Aim of the study was to characterize the pathological basis of rhythmic epileptic discharge (RED) in focal cortical dysplasia (FCD) patients. 

This is a retrospective study on a cohort of patients with pathologically proven FCD type II. Twenty-seven subjects with video-EEG recordings and surgical specimen were included. We grouped the patients by the presence of interictal REDs and the RED subtype (type 1 and type 2). Markers of potassium-chloride channels and inhibitory subtypes were quantitatively investigated. 

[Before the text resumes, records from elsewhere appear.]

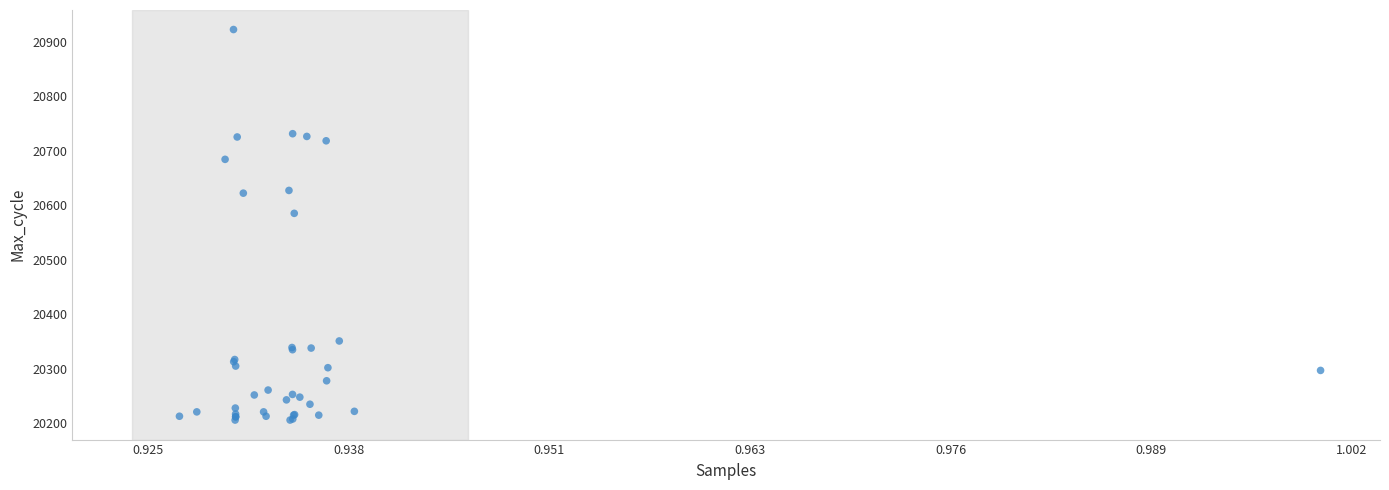

What Y value in the scatter plot is closest to 20564?

20585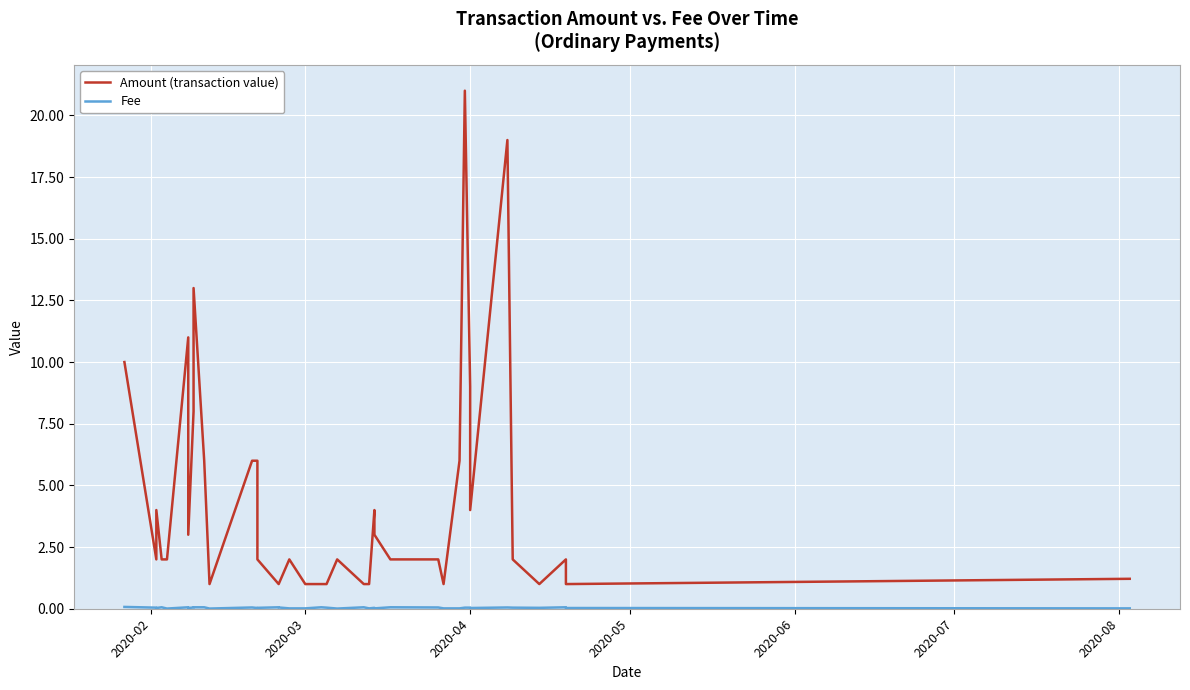

Reading left to right, transcribe all the data shown in this chart.

Amount (transaction value): 10.0	2.0	4.0	2.0	2.0	11.0	3.0	8.0	13.0	6.0	1.0	6.0	6.0	2.0	1.0	1.0	2.0	1.0	1.0	1.0	2.0	1.0	1.0	4.0	3.0	2.0	2.0	1.0	6.0	21.0	9.0	4.0	19.0	2.0	1.0	2.0	1.0	1.2
Fee: 0.1	0.0	0.0	0.1	0.0	0.1	0.0	0.1	0.1	0.1	0.0	0.1	0.0	0.0	0.1	0.1	0.0	0.0	0.1	0.0	0.0	0.1	0.0	0.0	0.0	0.1	0.1	0.0	0.0	0.0	0.0	0.0	0.1	0.0	0.0	0.1	0.0	0.0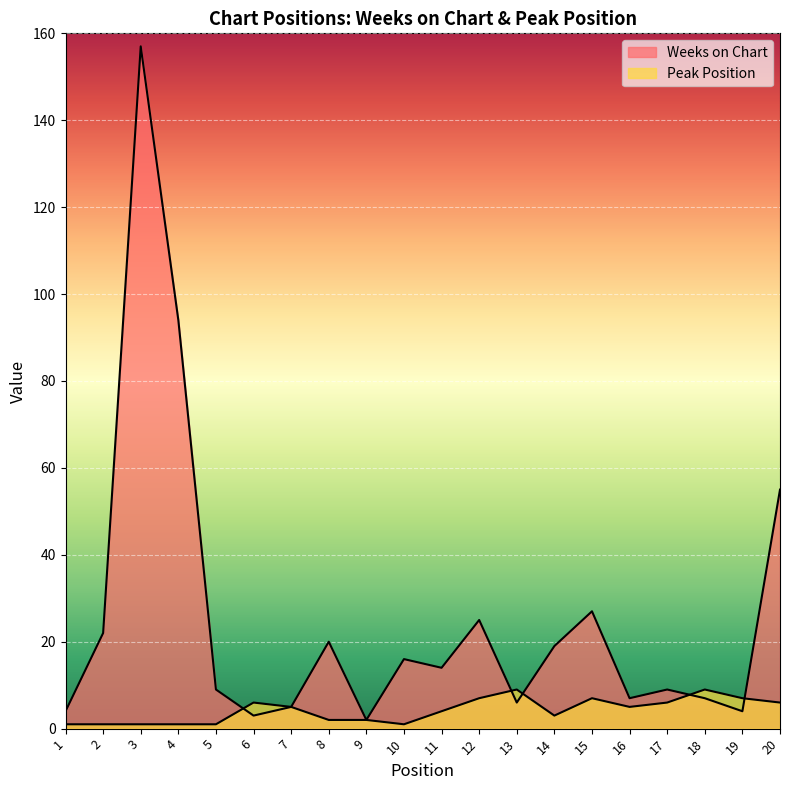

What is the total value across all series at 15?

34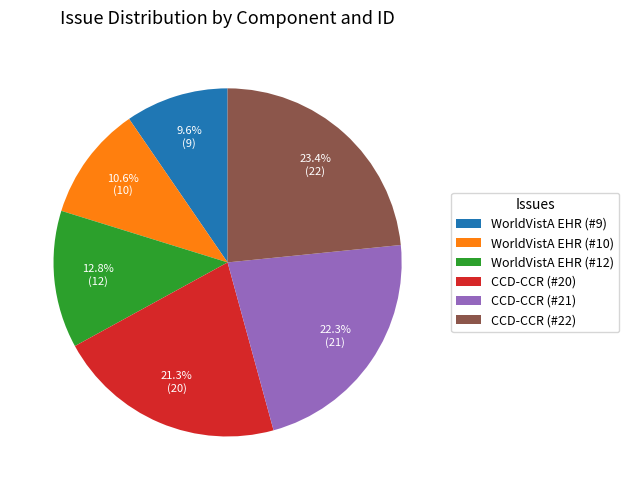

True or false: WorldVistA EHR (#9) accounts for 10% of the total.

True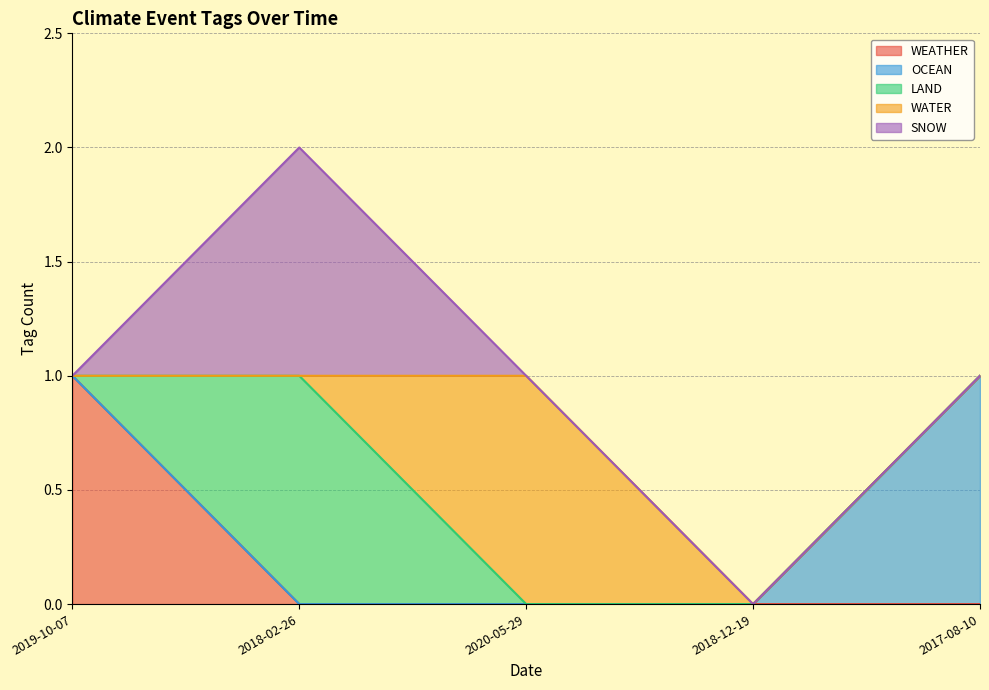

Reading left to right, what are all the values shown in this chart?

WEATHER: 1	0	0	0	0
OCEAN: 0	0	0	0	1
LAND: 0	1	0	0	0
WATER: 0	0	1	0	0
SNOW: 0	1	0	0	0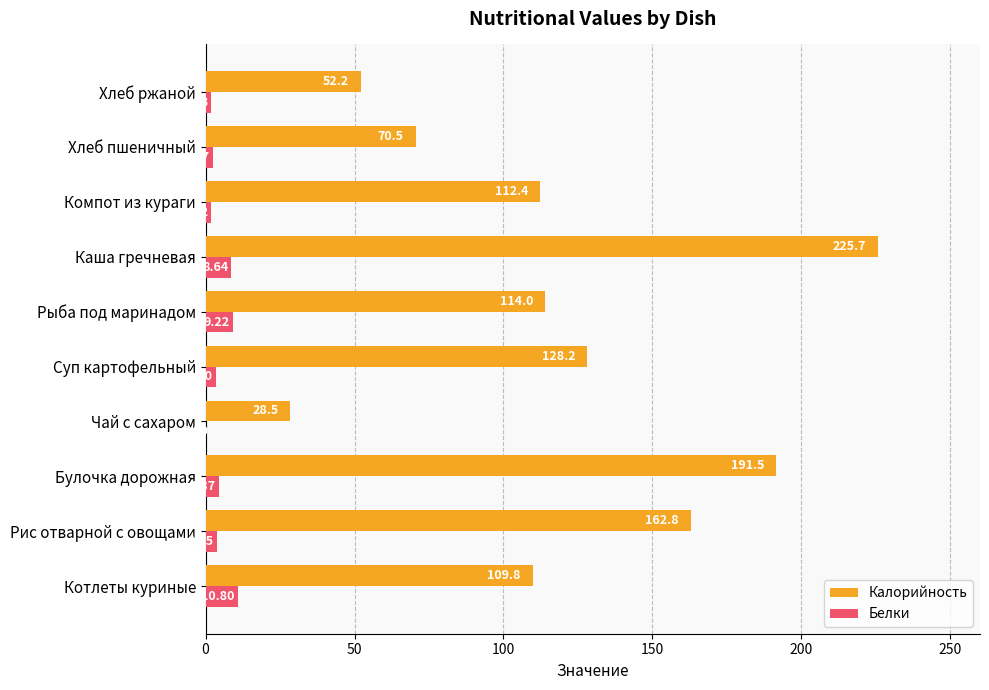

How many distinct data groups are displayed?

2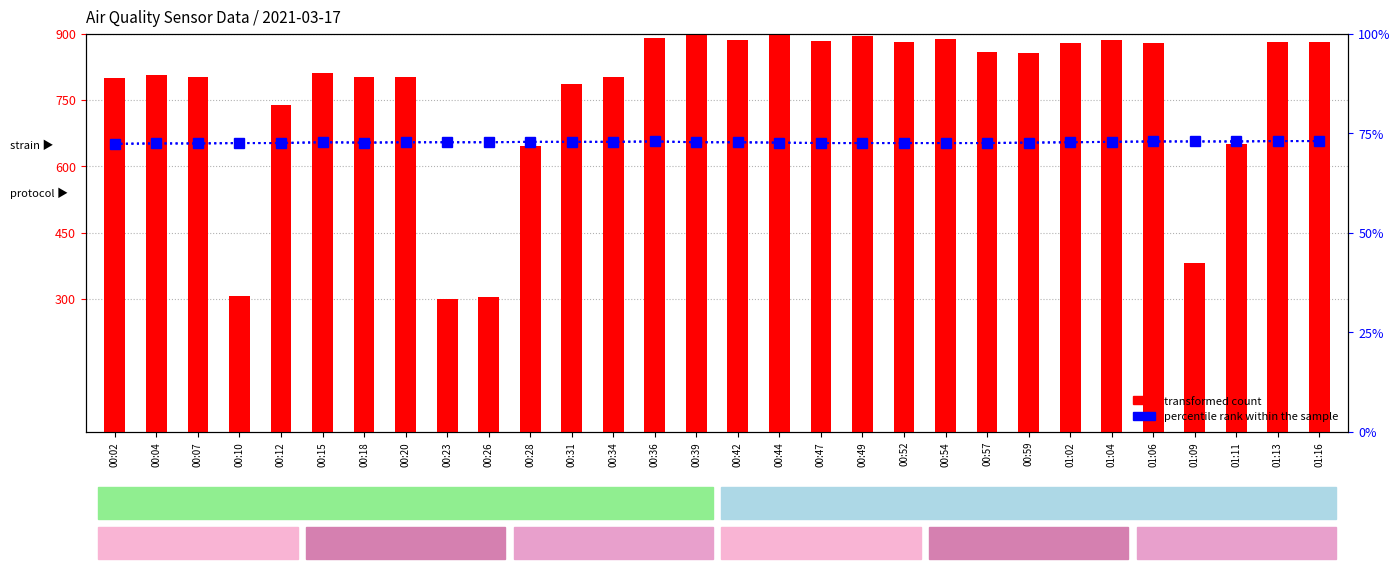

Which has a higher value, 00:34 or 00:12?

00:34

50% of patients with FCD type II showed interictal RED on EEG. 75% of REDs were quasicontinuous, slower, rhythmic 2–7Hz sharp waves (type 2 RED). There was a substantial increase of Na-K-Cl cotransporter (NKCC1) expression in patients with interictal REDs (P<0.01), whereas the decrease of K-Cl cotransporter type 2 (KCC2) expression remained similar. We also found a marked increase of somatostatin (SST) expression in dysplastic regions of patients with REDs (P<0.05), whereas the parvalbumin expression was equally increased regardless of the presence of REDs. With subgroup analysis, we found that only patients with type 2 REDs had a significant increase of NKCC1 and SST expression in dysplastic regions, whereas those with type 1 REDs did not. 

Our study suggests a potential correlation between RED and abnormal GABAergic signalling in patients with FCD type II.